**REQUIRED WORK:**
Without the pictures, copy all the entries below exactly.

[JSON cuboid outputs]

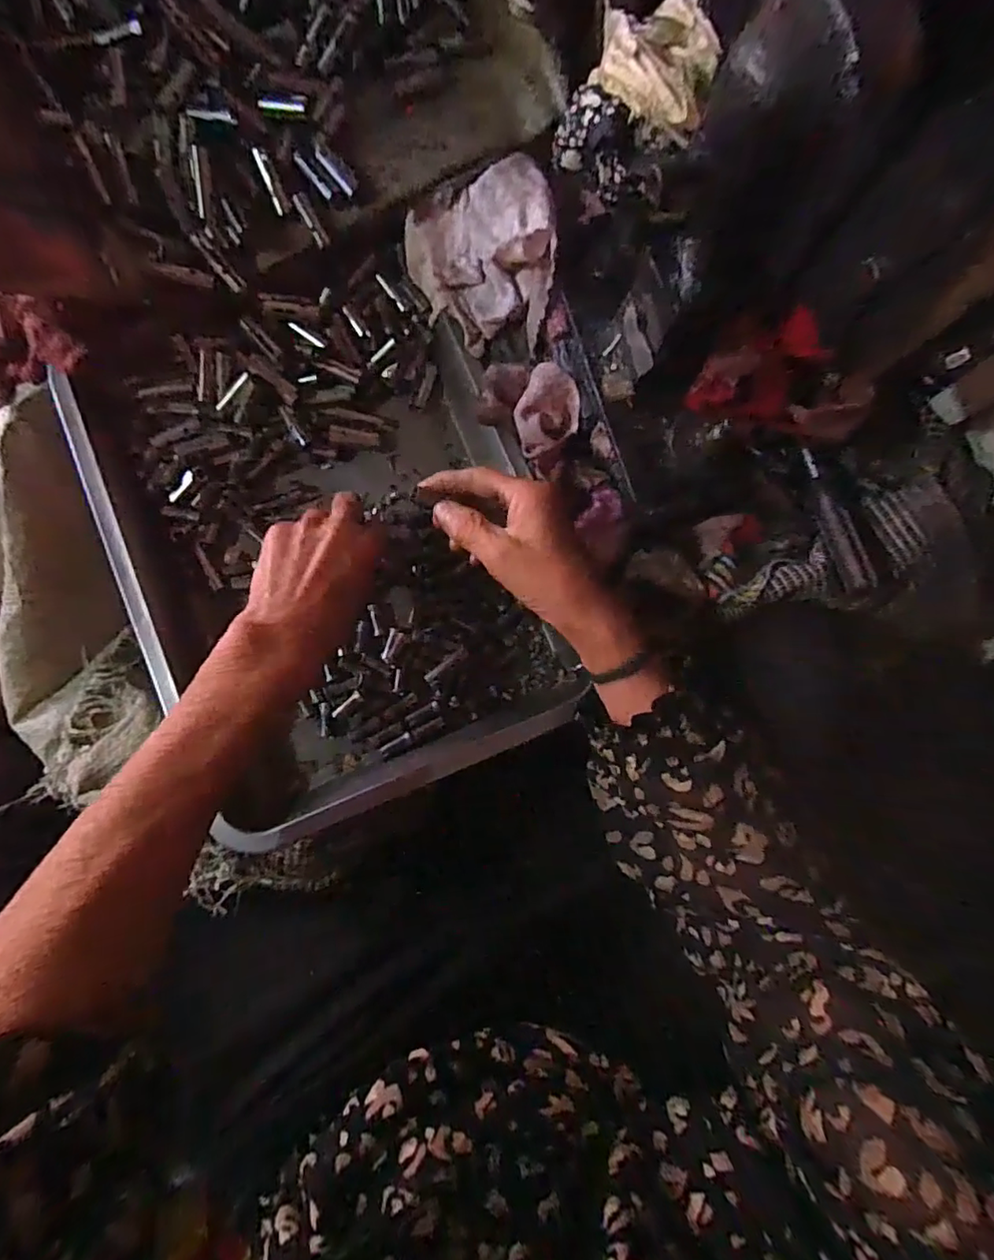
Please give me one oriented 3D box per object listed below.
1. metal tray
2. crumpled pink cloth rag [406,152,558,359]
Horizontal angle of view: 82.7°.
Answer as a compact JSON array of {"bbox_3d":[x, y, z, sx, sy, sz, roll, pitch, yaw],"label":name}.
[{"bbox_3d":[-0.116,-0.066,0.406,0.275,0.064,0.375,-21,87,-2],"label":"metal tray"},{"bbox_3d":[-0.010,-0.251,0.384,0.090,0.062,0.104,-16,87,-2],"label":"crumpled pink cloth rag"}]

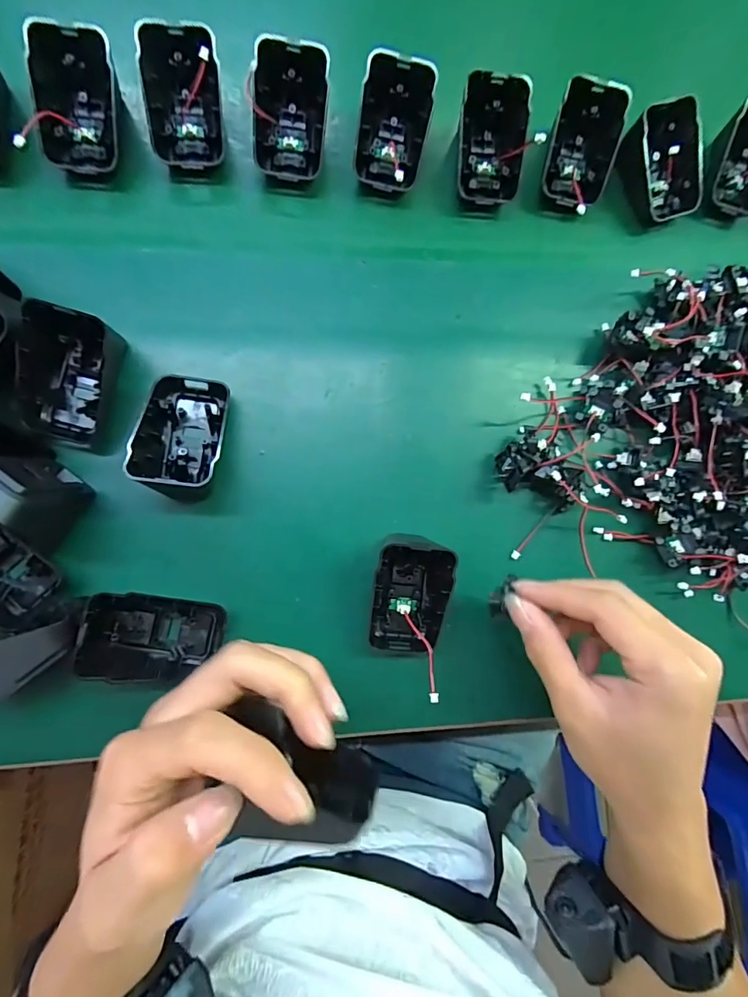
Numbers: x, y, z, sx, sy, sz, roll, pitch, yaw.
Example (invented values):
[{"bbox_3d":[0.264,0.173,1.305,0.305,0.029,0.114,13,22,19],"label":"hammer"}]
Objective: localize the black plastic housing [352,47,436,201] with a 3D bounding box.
[{"bbox_3d":[0.012,-0.236,0.303,0.044,0.037,0.066,7,88,-8],"label":"black plastic housing"}]

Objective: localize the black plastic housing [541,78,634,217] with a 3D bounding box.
[{"bbox_3d":[0.138,-0.234,0.319,0.046,0.036,0.068,13,87,-8],"label":"black plastic housing"}]

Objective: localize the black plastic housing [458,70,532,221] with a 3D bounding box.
[{"bbox_3d":[0.075,-0.230,0.310,0.044,0.037,0.067,3,88,-8],"label":"black plastic housing"}]

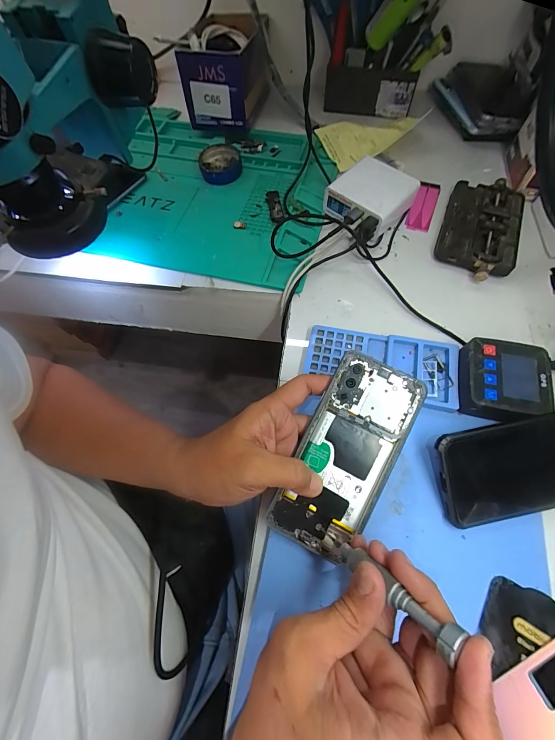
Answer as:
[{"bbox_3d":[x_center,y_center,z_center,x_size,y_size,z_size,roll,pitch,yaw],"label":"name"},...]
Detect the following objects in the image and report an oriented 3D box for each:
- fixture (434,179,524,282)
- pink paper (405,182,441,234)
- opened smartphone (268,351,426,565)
[{"bbox_3d":[0.261,-0.183,0.405,0.091,0.020,0.175,20,67,13],"label":"fixture"},{"bbox_3d":[0.205,-0.232,0.441,0.031,0.008,0.105,19,67,12],"label":"pink paper"},{"bbox_3d":[0.055,0.068,0.256,0.070,0.004,0.159,27,85,9],"label":"opened smartphone"}]

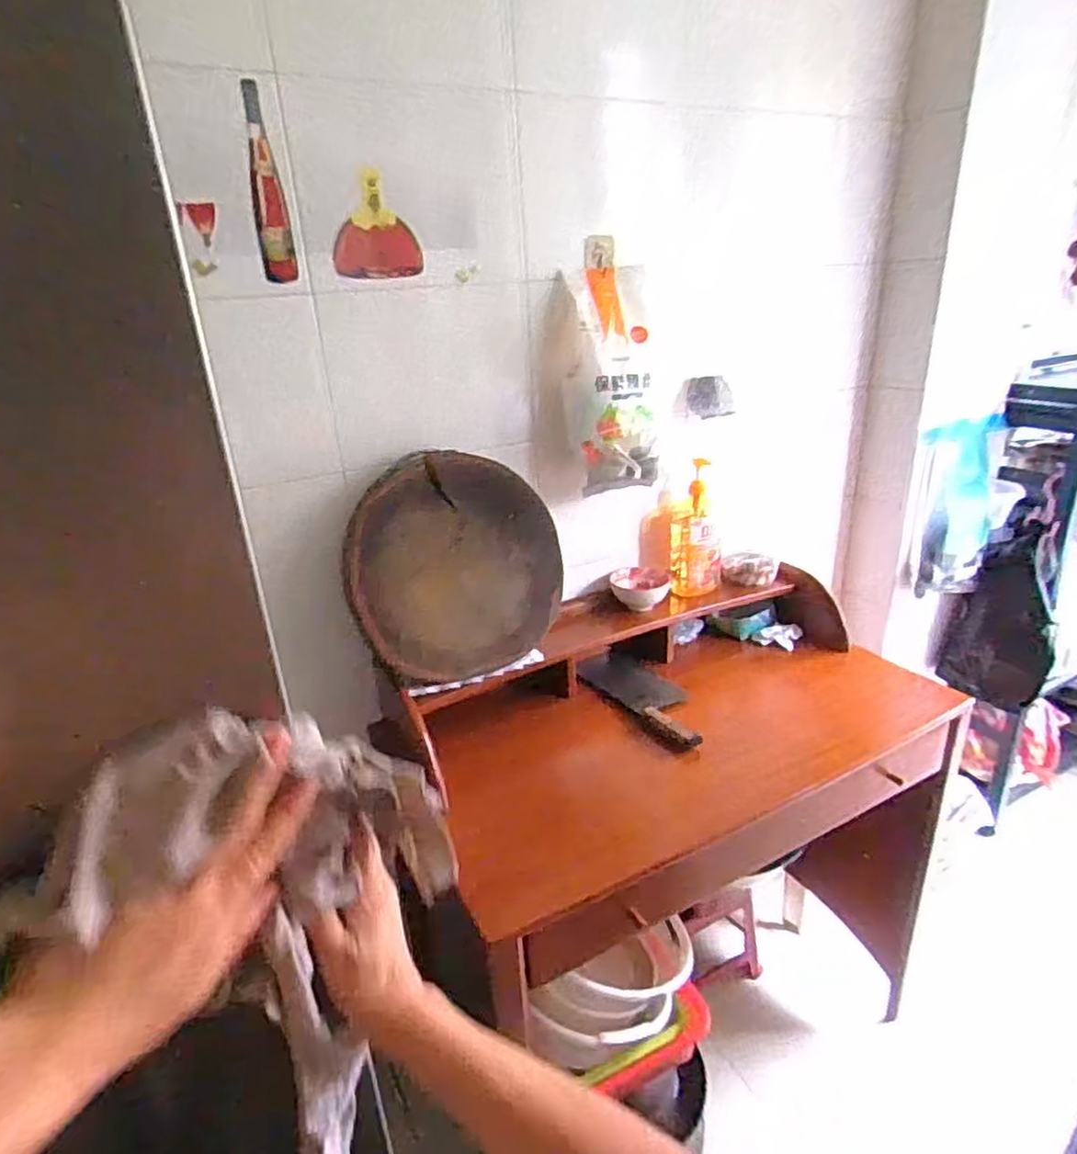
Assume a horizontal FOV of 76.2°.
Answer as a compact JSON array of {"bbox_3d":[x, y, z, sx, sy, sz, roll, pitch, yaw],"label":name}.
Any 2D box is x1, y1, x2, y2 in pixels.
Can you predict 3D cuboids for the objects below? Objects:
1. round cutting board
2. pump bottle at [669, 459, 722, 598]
[{"bbox_3d":[-0.127,-0.018,1.055,0.326,0.342,0.040,-22,17,-19],"label":"round cutting board"},{"bbox_3d":[0.302,-0.088,1.309,0.096,0.242,0.100,2,24,13],"label":"pump bottle"}]

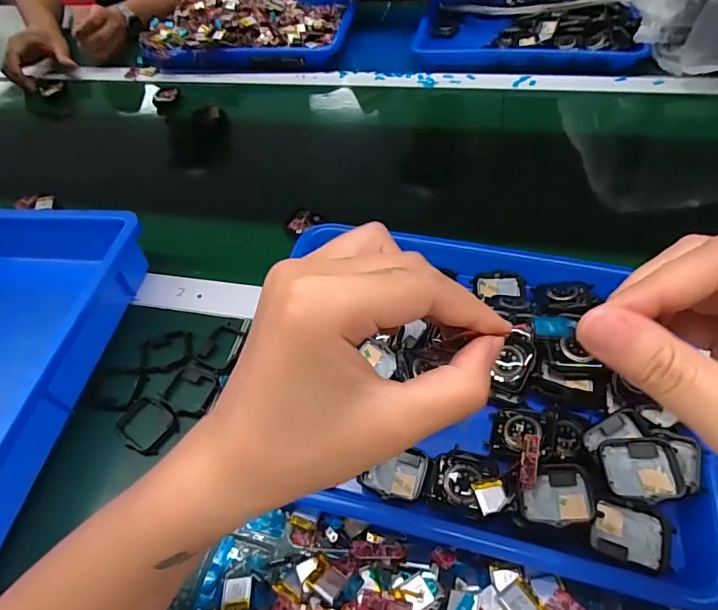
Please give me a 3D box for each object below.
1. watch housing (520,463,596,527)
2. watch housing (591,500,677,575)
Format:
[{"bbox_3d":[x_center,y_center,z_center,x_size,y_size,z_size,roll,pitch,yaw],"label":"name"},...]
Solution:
[{"bbox_3d":[0.119,0.114,0.281,0.039,0.008,0.038,-5,40,21],"label":"watch housing"},{"bbox_3d":[0.159,0.134,0.272,0.040,0.006,0.031,9,52,30],"label":"watch housing"}]

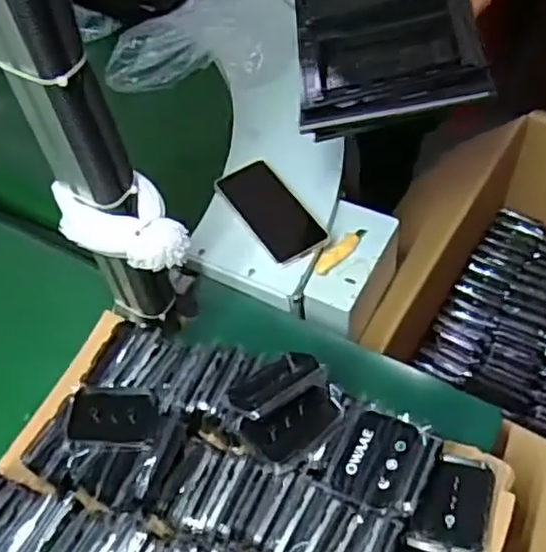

**TASK ANSWER:**
Please give me one oriented 3D box per object listed below.
1. metal tray
2. crumpled pink cloth rag [406,152,558,359]
Horizontal angle of view: 82.7°.
Answer as a compact JSON array of {"bbox_3d":[x, y, z, sx, sy, sz, roll, pitch, yaw],"label":name}.
[{"bbox_3d":[-0.116,-0.066,0.406,0.275,0.064,0.375,-21,87,-2],"label":"metal tray"},{"bbox_3d":[-0.010,-0.251,0.384,0.090,0.062,0.104,-16,87,-2],"label":"crumpled pink cloth rag"}]

Numbers: x, y, z, sx, sy, sz, roll, pitch, yaw.
Example (invented values):
[{"bbox_3d":[0.264,0.173,1.305,0.305,0.029,0.114,13,22,19],"label":"hammer"}]
Objective: localize the black plastic housing [352,47,436,201] with a 3D bounding box.
[{"bbox_3d":[0.012,-0.236,0.303,0.044,0.037,0.066,7,88,-8],"label":"black plastic housing"}]

Objective: localize the black plastic housing [541,78,634,217] with a 3D bounding box.
[{"bbox_3d":[0.138,-0.234,0.319,0.046,0.036,0.068,13,87,-8],"label":"black plastic housing"}]

Objective: localize the black plastic housing [458,70,532,221] with a 3D bounding box.
[{"bbox_3d":[0.075,-0.230,0.310,0.044,0.037,0.067,3,88,-8],"label":"black plastic housing"}]

Answer as:
[{"bbox_3d":[x_center,y_center,z_center,x_size,y_size,z_size,roll,pitch,yaw],"label":"name"},...]
Detect the following objects in the image and report an oriented 3D box for each:
- fixture (434,179,524,282)
- pink paper (405,182,441,234)
- opened smartphone (268,351,426,565)
[{"bbox_3d":[0.261,-0.183,0.405,0.091,0.020,0.175,20,67,13],"label":"fixture"},{"bbox_3d":[0.205,-0.232,0.441,0.031,0.008,0.105,19,67,12],"label":"pink paper"},{"bbox_3d":[0.055,0.068,0.256,0.070,0.004,0.159,27,85,9],"label":"opened smartphone"}]

Assume a horizontal FOV of 76.2°.
Answer as a compact JSON array of {"bbox_3d":[x, y, z, sx, sy, sz, roll, pitch, yaw],"label":name}.
Any 2D box is x1, y1, x2, y2 in pixels.
Can you predict 3D cuboids for the objects below? Objects:
1. round cutting board
2. pump bottle at [669, 459, 722, 598]
[{"bbox_3d":[-0.127,-0.018,1.055,0.326,0.342,0.040,-22,17,-19],"label":"round cutting board"},{"bbox_3d":[0.302,-0.088,1.309,0.096,0.242,0.100,2,24,13],"label":"pump bottle"}]

Please give me a 3D box for each object below.
1. watch housing (520,463,596,527)
2. watch housing (591,500,677,575)
Format:
[{"bbox_3d":[x_center,y_center,z_center,x_size,y_size,z_size,roll,pitch,yaw],"label":"name"},...]
Solution:
[{"bbox_3d":[0.119,0.114,0.281,0.039,0.008,0.038,-5,40,21],"label":"watch housing"},{"bbox_3d":[0.159,0.134,0.272,0.040,0.006,0.031,9,52,30],"label":"watch housing"}]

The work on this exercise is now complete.